*What to work on*: Transcribe verbatim the lines of the entries below that start at the line containing "kingdom: Plantae" and end with the line containing "scientific name: Aloe alooides", including both of those lines.

══ Exercise data

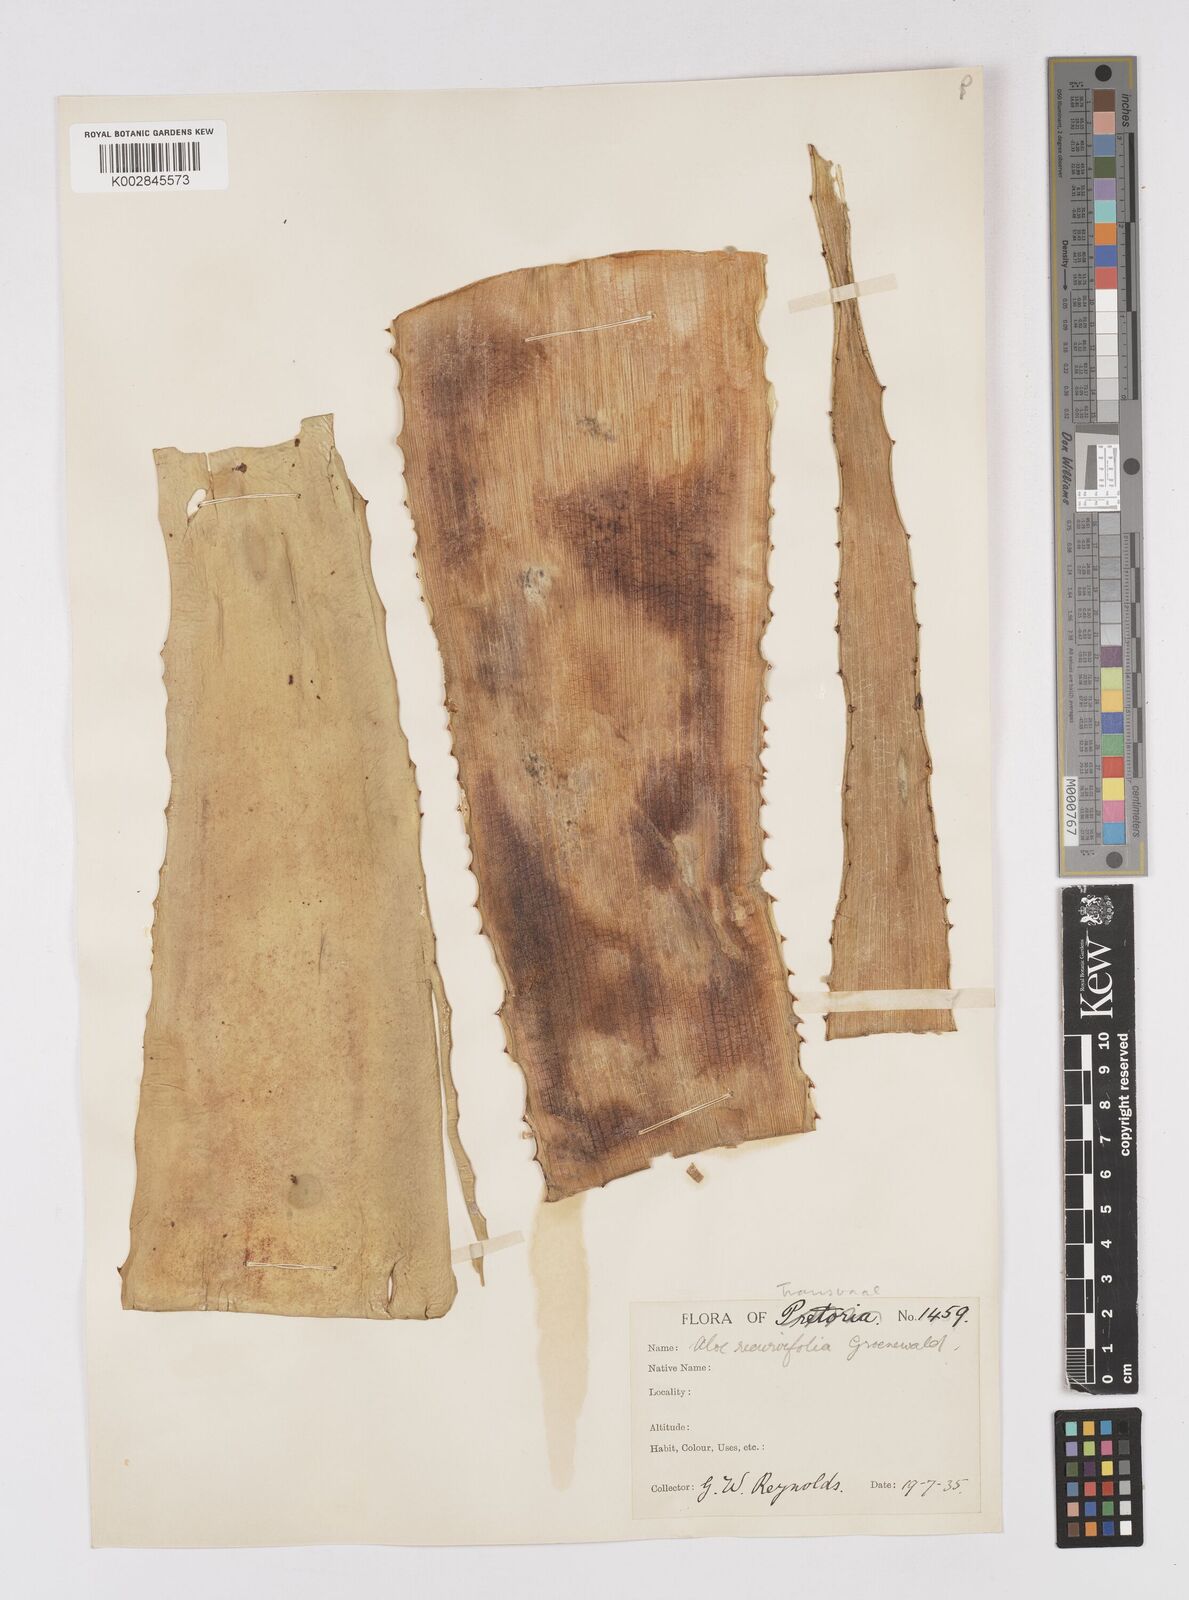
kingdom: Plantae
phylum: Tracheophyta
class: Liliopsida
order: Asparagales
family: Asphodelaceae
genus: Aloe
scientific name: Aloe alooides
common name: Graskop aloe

════
══ Exercise data

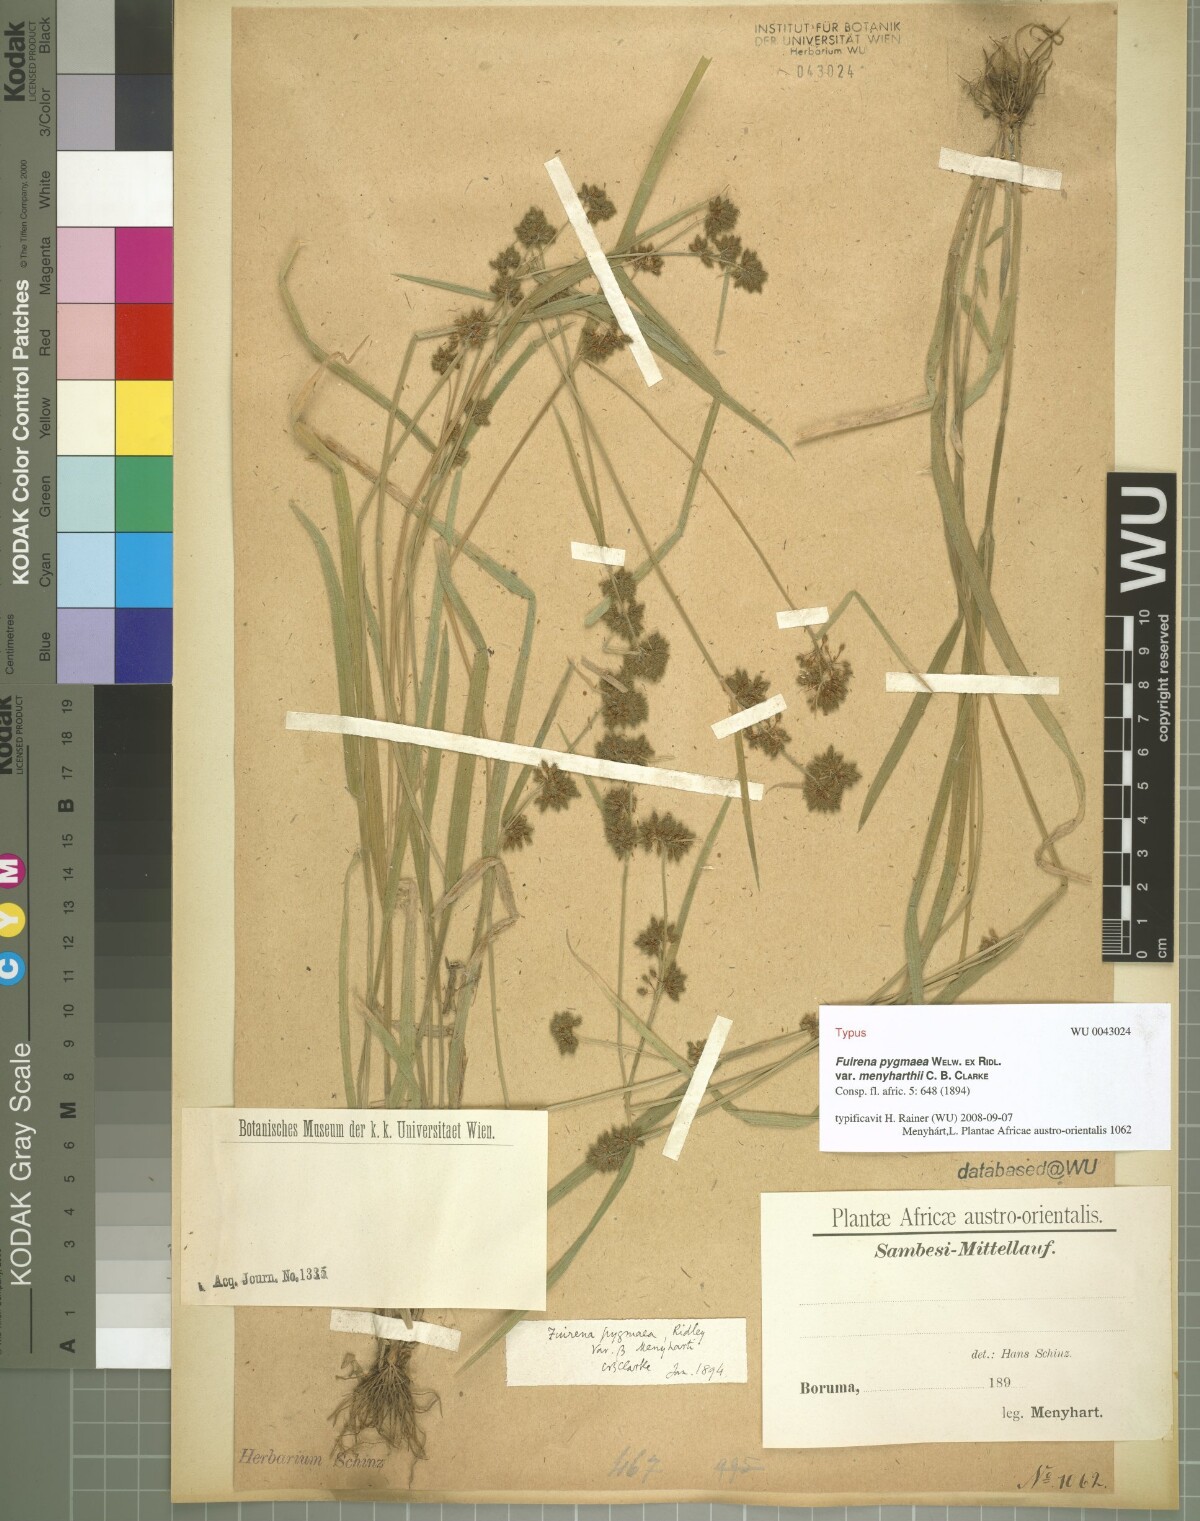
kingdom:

════

*Answer below*:
kingdom: Plantae
phylum: Tracheophyta
class: Liliopsida
order: Asparagales
family: Asphodelaceae
genus: Aloe
scientific name: Aloe alooides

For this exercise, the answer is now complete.